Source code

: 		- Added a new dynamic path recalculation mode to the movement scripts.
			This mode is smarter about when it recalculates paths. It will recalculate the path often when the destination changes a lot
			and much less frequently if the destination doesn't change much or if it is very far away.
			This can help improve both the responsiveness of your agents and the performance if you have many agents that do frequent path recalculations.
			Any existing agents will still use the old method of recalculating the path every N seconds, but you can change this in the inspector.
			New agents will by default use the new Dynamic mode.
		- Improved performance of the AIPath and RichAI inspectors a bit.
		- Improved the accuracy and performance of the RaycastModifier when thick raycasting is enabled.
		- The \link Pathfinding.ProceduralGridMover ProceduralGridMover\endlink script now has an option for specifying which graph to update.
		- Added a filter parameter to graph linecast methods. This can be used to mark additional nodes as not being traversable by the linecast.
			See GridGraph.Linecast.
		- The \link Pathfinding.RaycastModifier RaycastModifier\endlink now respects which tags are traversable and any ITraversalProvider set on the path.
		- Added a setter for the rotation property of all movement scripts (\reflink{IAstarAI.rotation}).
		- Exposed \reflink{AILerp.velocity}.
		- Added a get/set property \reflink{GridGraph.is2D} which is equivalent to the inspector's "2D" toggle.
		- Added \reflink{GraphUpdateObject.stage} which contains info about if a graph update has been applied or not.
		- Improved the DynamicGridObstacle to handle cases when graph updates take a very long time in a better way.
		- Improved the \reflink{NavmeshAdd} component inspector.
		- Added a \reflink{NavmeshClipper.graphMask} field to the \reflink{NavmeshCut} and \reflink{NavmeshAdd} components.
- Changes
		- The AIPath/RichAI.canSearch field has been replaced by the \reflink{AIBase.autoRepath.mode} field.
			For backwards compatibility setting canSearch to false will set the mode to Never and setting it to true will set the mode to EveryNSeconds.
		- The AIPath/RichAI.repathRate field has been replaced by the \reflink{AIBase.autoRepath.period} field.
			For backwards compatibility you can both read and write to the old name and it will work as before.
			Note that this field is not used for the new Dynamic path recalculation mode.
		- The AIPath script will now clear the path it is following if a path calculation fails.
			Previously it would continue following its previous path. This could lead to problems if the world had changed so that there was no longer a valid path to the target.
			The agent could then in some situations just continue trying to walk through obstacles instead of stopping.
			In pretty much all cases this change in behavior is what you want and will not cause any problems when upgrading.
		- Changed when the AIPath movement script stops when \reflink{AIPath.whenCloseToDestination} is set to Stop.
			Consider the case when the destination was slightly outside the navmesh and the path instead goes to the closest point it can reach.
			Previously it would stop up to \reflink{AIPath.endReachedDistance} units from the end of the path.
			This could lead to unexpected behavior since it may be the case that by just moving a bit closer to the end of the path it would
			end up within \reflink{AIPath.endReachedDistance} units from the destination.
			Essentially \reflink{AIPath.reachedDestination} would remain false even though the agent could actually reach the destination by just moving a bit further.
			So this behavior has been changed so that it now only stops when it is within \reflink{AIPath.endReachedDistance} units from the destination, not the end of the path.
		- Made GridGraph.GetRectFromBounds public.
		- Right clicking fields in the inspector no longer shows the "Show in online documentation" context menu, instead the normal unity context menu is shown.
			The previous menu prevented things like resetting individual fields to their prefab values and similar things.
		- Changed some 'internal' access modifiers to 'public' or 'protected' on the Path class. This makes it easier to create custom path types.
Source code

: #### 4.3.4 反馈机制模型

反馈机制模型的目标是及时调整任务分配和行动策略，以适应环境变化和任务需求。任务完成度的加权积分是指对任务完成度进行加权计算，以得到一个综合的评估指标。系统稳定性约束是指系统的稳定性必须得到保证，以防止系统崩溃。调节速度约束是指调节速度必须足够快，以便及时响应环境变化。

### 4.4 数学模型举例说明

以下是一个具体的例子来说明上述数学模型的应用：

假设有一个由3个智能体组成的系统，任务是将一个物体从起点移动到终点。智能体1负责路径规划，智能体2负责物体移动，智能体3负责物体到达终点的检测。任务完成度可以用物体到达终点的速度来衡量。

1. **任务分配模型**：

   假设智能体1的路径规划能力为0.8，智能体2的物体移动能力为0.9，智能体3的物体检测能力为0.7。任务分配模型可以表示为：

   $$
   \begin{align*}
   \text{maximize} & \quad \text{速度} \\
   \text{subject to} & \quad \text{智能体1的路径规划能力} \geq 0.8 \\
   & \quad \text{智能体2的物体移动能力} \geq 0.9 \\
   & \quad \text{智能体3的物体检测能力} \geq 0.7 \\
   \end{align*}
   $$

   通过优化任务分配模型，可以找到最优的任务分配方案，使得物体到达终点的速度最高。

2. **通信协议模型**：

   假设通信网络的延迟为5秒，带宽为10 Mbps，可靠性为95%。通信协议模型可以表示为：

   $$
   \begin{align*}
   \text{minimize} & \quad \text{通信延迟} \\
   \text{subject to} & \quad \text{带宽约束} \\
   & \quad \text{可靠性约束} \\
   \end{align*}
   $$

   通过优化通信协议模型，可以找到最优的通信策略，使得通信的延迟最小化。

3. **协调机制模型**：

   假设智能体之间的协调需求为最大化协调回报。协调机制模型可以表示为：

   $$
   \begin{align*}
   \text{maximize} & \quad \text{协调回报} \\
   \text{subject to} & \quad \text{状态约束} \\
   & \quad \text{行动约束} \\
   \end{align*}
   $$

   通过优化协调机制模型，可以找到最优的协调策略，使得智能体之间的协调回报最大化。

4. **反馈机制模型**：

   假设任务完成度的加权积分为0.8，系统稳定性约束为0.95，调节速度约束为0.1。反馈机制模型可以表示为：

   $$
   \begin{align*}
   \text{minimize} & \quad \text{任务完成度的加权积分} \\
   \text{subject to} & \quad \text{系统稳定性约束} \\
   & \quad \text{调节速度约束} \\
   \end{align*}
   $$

========

Repeat the full set of records exactly.

**Result for this task**.
Source code

: 		- Added a new dynamic path recalculation mode to the movement scripts.
			This mode is smarter about when it recalculates paths. It will recalculate the path often when the destination changes a lot
			and much less frequently if the destination doesn't change much or if it is very far away.
			This can help improve both the responsiveness of your agents and the performance if you have many agents that do frequent path recalculations.
			Any existing agents will still use the old method of recalculating the path every N seconds, but you can change this in the inspector.
			New agents will by default use the new Dynamic mode.
		- Improved performance of the AIPath and RichAI inspectors a bit.
		- Improved the accuracy and performance of the RaycastModifier when thick raycasting is enabled.
		- The \link Pathfinding.ProceduralGridMover ProceduralGridMover\endlink script now has an option for specifying which graph to update.
		- Added a filter parameter to graph linecast methods. This can be used to mark additional nodes as not being traversable by the linecast.
			See GridGraph.Linecast.
		- The \link Pathfinding.RaycastModifier RaycastModifier\endlink now respects which tags are traversable and any ITraversalProvider set on the path.
		- Added a setter for the rotation property of all movement scripts (\reflink{IAstarAI.rotation}).
		- Exposed \reflink{AILerp.velocity}.
		- Added a get/set property \reflink{GridGraph.is2D} which is equivalent to the inspector's "2D" toggle.
		- Added \reflink{GraphUpdateObject.stage} which contains info about if a graph update has been applied or not.
		- Improved the DynamicGridObstacle to handle cases when graph updates take a very long time in a better way.
		- Improved the \reflink{NavmeshAdd} component inspector.
		- Added a \reflink{NavmeshClipper.graphMask} field to the \reflink{NavmeshCut} and \reflink{NavmeshAdd} components.
- Changes
		- The AIPath/RichAI.canSearch field has been replaced by the \reflink{AIBase.autoRepath.mode} field.
			For backwards compatibility setting canSearch to false will set the mode to Never and setting it to true will set the mode to EveryNSeconds.
		- The AIPath/RichAI.repathRate field has been replaced by the \reflink{AIBase.autoRepath.period} field.
			For backwards compatibility you can both read and write to the old name and it will work as before.
			Note that this field is not used for the new Dynamic path recalculation mode.
		- The AIPath script will now clear the path it is following if a path calculation fails.
			Previously it would continue following its previous path. This could lead to problems if the world had changed so that there was no longer a valid path to the target.
			The agent could then in some situations just continue trying to walk through obstacles instead of stopping.
			In pretty much all cases this change in behavior is what you want and will not cause any problems when upgrading.
		- Changed when the AIPath movement script stops when \reflink{AIPath.whenCloseToDestination} is set to Stop.
			Consider the case when the destination was slightly outside the navmesh and the path instead goes to the closest point it can reach.
			Previously it would stop up to \reflink{AIPath.endReachedDistance} units from the end of the path.
			This could lead to unexpected behavior since it may be the case that by just moving a bit closer to the end of the path it would
			end up within \reflink{AIPath.endReachedDistance} units from the destination.
			Essentially \reflink{AIPath.reachedDestination} would remain false even though the agent could actually reach the destination by just moving a bit further.
			So this behavior has been changed so that it now only stops when it is within \reflink{AIPath.endReachedDistance} units from the destination, not the end of the path.
		- Made GridGraph.GetRectFromBounds public.
		- Right clicking fields in the inspector no longer shows the "Show in online documentation" context menu, instead the normal unity context menu is shown.
			The previous menu prevented things like resetting individual fields to their prefab values and similar things.
		- Changed some 'internal' access modifiers to 'public' or 'protected' on the Path class. This makes it easier to create custom path types.
Source code

: #### 4.3.4 反馈机制模型

反馈机制模型的目标是及时调整任务分配和行动策略，以适应环境变化和任务需求。任务完成度的加权积分是指对任务完成度进行加权计算，以得到一个综合的评估指标。系统稳定性约束是指系统的稳定性必须得到保证，以防止系统崩溃。调节速度约束是指调节速度必须足够快，以便及时响应环境变化。

### 4.4 数学模型举例说明

以下是一个具体的例子来说明上述数学模型的应用：

假设有一个由3个智能体组成的系统，任务是将一个物体从起点移动到终点。智能体1负责路径规划，智能体2负责物体移动，智能体3负责物体到达终点的检测。任务完成度可以用物体到达终点的速度来衡量。

1. **任务分配模型**：

   假设智能体1的路径规划能力为0.8，智能体2的物体移动能力为0.9，智能体3的物体检测能力为0.7。任务分配模型可以表示为：

   $$
   \begin{align*}
   \text{maximize} & \quad \text{速度} \\
   \text{subject to} & \quad \text{智能体1的路径规划能力} \geq 0.8 \\
   & \quad \text{智能体2的物体移动能力} \geq 0.9 \\
   & \quad \text{智能体3的物体检测能力} \geq 0.7 \\
   \end{align*}
   $$

   通过优化任务分配模型，可以找到最优的任务分配方案，使得物体到达终点的速度最高。

2. **通信协议模型**：

   假设通信网络的延迟为5秒，带宽为10 Mbps，可靠性为95%。通信协议模型可以表示为：

   $$
   \begin{align*}
   \text{minimize} & \quad \text{通信延迟} \\
   \text{subject to} & \quad \text{带宽约束} \\
   & \quad \text{可靠性约束} \\
   \end{align*}
   $$

   通过优化通信协议模型，可以找到最优的通信策略，使得通信的延迟最小化。

3. **协调机制模型**：

   假设智能体之间的协调需求为最大化协调回报。协调机制模型可以表示为：

   $$
   \begin{align*}
   \text{maximize} & \quad \text{协调回报} \\
   \text{subject to} & \quad \text{状态约束} \\
   & \quad \text{行动约束} \\
   \end{align*}
   $$

   通过优化协调机制模型，可以找到最优的协调策略，使得智能体之间的协调回报最大化。

4. **反馈机制模型**：

   假设任务完成度的加权积分为0.8，系统稳定性约束为0.95，调节速度约束为0.1。反馈机制模型可以表示为：

   $$
   \begin{align*}
   \text{minimize} & \quad \text{任务完成度的加权积分} \\
   \text{subject to} & \quad \text{系统稳定性约束} \\
   & \quad \text{调节速度约束} \\
   \end{align*}
   $$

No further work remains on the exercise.